SPOOKY WILL BE DEARLY MISSED.
REST IN PEACE LOVER BOY.

14 comments:

Eileen said...

Nice tribute, Diana.
I'm sorry you had to suffer this loss.
You know, Di, you are never far from my thoughts and always in my prayers.
Your friend,
Eileen

Angie said...

Diana, I came over from Marcy's page. We don't know each other, you and I, and in fact don't even have a cat. But, having always had our lives run by dogs, I know what it's like to lose your beloved pet. My deepest condolences dear friend (may I call you that?). Please know that my prayers are with you and all of Spooky's family at this sad time.

Angie, xx (in England)

Blessings each day said...

Like I haven't cried enough, you had to do the Rainbow Bridge on me!! Now I have to go hug and smooch all the animals again.

You did a wonderful tribute to Spooky and he certainly was different and very special...love that he hugged all of you!

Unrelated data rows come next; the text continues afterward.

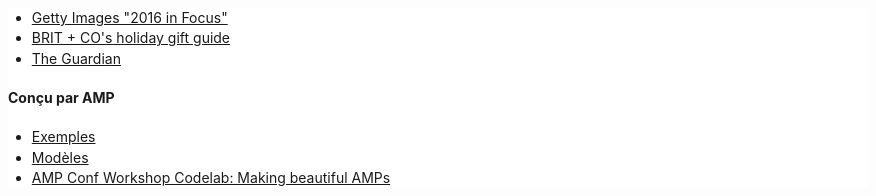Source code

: - [Getty Images "2016 in Focus" ](http://www.gettyimages.com/2016/)
- [BRIT + CO's holiday gift guide](http://www.brit.co/the-coolest-tech-gadget-holiday-gift-guide/amp/)
- [The Guardian](https://amp.theguardian.com/travel/2017/feb/26/trekking-holidays-in-patagonia)

#### Conçu par AMP

- [Exemples](../../../../documentation/examples/index.html)
- [Modèles](../../../../documentation/templates/index.html)
- [AMP Conf Workshop Codelab: Making beautiful AMPs](https://codelabs.developers.google.com/codelabs/amp-beautiful-interactive-canonical)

lots of warm hugs and prayers and blessings your way,

marcy

Ginny said...

Mom,
I posted some pictures of Spooky to honor him. He was one of my favorites:

http://www.flickr.com/photos/ginnyfromtheblog/3707916786/in/photostream/

http://www.flickr.com/photos/ginnyfromtheblog/3707916434/

Tamara said...

Diana, please accept my heartfelt condolences on the loss of Spooky. Isn't it amazing the unconditional love pets bring into our lives? If you can find a copy, Chicken Soup for the Pet Lover's Soul is wonderful, but keep tissue close at hand.
Hugz,
Tamara

Anonymous said...

Dear Spooky's Momo,
Your love for your kitty certainly shines through and the love your husband had for his girls was even greater. For one to come full circle and say yes to a previous no is very unselfish. He not only showed a good man's ways but you all enjoyed the love of one of God's creatures.
I'm sure spooky would tell you he is happy sitting by God's feet being petted and he'll wait for you all to get to him in God's time.
Tugs at my heart. I had two go last year and it's been rough. But we cound love to give to others needing rescue. So in spooky's beloved memory, I will give my four extra scribbies and hugs today for you.

Take care.

Anonymous said...

Diana....I can't quit crying.
I'm so sorry about Spooky. I don't have the words...I'm here...I cry with you.

Eddie Bluelights said...

I am so sorry about Spooky, Diana.
It is very sad when on loses a loved pet (as I know when as a child we lost two lovely Cocker Spaniel dogs. Yours was a wonderful and touching tribute to Spooky - you gave him a great life when you took him in. He was very special wasn't he. God bless ~ Eddie

Wanda..... said...

Sorry for your loss today Diana...hope you find comfort in the wonderful memories your family have of Spooky!
Take care!

Terrie said...

RIP Spooky. I also had a cat named Spooky. We had him for over 20 years and last August I had to make the same decision as you...to let him go. You are welcome to check out my post titled Spooky 1986 - 2008. I know how hard it is to lose a friend. I am sorry for your loss.

Bernie said...

Diana, I am so sorry to read about Spooky....he was so loved by you and your family. A beautiful tribute to him Diana and may the sorrow in your heart now be lifted by the fond memories you have of him. Love you my friend....:-) Hugs

Jerelene said...

Oh Diana, I am so, so sorry..I just came in from taking Sam to see the new neurologist...I got on the computer and saw this sad and terrible news. My heart is heavy as I know from personal experiences how hard this is! Your tribute to Spooky was beautiful! I will keep you in my prayers and may God comfort you in this time of sadness. Sending hugs your way!
Love, Jerelene

Tranquility Speaks said...

I am so sorry to hear of your loss Diana. Even though we've never had a pet, I can certainly understand what it must feel like to part with someone who was family. Your own. My condolences to you and your family.

Take care Diana!

Teresa said...

Oh Dear Diana,
I can only imagine the pain you are feeling over the loss of your beloved pet Spooky. I feel like crying myself right now. My heart goes out to you, and I am praying for your comforting. (((HUGS))) my friend.